:: Exercise material ::
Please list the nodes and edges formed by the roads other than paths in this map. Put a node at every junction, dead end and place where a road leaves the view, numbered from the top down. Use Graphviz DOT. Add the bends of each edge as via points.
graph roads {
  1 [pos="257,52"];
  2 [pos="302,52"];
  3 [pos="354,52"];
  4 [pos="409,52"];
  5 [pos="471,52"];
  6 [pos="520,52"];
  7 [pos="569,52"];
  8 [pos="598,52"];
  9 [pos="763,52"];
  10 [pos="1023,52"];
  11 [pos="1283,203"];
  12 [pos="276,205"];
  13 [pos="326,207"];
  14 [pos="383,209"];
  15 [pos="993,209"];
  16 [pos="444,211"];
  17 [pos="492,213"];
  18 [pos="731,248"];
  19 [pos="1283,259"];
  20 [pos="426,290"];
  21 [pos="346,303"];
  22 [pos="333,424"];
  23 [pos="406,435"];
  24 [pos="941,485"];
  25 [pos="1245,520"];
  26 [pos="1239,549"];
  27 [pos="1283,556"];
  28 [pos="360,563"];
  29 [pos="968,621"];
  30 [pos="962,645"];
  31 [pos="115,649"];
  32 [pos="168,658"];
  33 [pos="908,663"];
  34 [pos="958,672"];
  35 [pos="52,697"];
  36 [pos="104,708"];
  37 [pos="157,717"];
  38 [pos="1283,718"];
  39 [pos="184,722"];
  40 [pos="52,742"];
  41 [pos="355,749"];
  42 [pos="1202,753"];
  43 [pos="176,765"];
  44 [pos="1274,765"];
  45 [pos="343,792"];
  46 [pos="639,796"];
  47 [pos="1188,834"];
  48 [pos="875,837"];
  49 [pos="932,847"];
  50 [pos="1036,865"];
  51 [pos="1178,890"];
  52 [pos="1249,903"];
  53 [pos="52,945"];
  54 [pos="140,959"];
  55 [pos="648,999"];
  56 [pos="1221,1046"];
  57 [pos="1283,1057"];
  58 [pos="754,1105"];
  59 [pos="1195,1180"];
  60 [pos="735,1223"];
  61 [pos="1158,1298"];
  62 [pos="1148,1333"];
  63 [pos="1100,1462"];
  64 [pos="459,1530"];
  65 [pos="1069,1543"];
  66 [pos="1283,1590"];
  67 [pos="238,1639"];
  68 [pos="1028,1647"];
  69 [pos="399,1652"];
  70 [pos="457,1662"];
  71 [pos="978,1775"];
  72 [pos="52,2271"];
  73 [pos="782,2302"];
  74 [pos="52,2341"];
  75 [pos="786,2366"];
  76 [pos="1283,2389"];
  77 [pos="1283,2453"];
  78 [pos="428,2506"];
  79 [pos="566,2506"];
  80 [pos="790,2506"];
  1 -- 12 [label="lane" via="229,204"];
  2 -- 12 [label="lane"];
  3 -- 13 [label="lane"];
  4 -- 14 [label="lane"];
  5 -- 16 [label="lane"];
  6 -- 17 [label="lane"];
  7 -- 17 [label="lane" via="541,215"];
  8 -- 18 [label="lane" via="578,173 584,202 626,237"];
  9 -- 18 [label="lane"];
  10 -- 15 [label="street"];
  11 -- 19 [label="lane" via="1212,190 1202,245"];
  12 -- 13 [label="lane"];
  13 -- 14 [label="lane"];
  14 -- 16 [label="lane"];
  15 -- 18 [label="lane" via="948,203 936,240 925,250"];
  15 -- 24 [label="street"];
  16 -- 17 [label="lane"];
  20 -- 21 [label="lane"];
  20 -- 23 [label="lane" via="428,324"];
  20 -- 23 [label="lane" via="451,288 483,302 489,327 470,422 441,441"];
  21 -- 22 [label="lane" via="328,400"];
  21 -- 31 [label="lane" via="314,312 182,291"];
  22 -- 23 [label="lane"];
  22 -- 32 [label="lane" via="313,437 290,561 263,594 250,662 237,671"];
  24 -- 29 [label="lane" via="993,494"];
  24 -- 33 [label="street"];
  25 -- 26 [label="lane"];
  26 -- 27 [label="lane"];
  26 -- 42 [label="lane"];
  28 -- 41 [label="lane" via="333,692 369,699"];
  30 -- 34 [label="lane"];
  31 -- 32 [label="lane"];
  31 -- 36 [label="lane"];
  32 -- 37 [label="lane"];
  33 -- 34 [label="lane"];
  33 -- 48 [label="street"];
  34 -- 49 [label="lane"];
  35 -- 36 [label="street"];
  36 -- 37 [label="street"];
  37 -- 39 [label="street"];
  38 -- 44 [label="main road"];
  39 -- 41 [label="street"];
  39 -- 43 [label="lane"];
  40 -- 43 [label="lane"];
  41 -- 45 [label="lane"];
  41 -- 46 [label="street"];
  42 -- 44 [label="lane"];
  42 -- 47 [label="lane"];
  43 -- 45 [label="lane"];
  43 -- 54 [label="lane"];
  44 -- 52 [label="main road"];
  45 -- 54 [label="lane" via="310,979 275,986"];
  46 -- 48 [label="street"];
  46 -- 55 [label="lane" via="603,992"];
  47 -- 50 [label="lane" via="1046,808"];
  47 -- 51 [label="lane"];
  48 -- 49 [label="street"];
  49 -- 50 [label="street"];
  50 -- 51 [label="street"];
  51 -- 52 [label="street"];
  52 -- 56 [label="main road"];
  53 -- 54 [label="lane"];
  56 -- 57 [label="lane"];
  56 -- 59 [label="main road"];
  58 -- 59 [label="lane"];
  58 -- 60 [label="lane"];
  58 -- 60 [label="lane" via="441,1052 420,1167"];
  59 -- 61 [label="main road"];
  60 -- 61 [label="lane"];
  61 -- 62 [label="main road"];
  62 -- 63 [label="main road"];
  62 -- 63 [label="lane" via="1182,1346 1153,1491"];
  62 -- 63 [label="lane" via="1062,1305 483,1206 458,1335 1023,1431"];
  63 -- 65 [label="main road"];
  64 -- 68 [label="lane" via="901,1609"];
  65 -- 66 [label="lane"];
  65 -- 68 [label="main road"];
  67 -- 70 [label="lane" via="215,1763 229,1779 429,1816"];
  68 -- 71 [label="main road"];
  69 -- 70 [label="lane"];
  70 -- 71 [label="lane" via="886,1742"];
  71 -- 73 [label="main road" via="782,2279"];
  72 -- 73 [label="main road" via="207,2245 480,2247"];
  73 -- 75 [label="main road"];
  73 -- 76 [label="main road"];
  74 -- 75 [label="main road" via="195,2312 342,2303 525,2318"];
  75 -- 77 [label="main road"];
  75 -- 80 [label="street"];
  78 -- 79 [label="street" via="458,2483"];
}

:: What you should do ::
Filter the entries down to the lines with the word "roads" in them, and copy those lines.

:: Result below ::
Please list the nodes and edges formed by the roads other than paths in this map. Put a node at every junction, dead end and place where a road leaves the view, numbered from the top down. Use Graphviz DOT. Add the bends of each edge as via points.
graph roads {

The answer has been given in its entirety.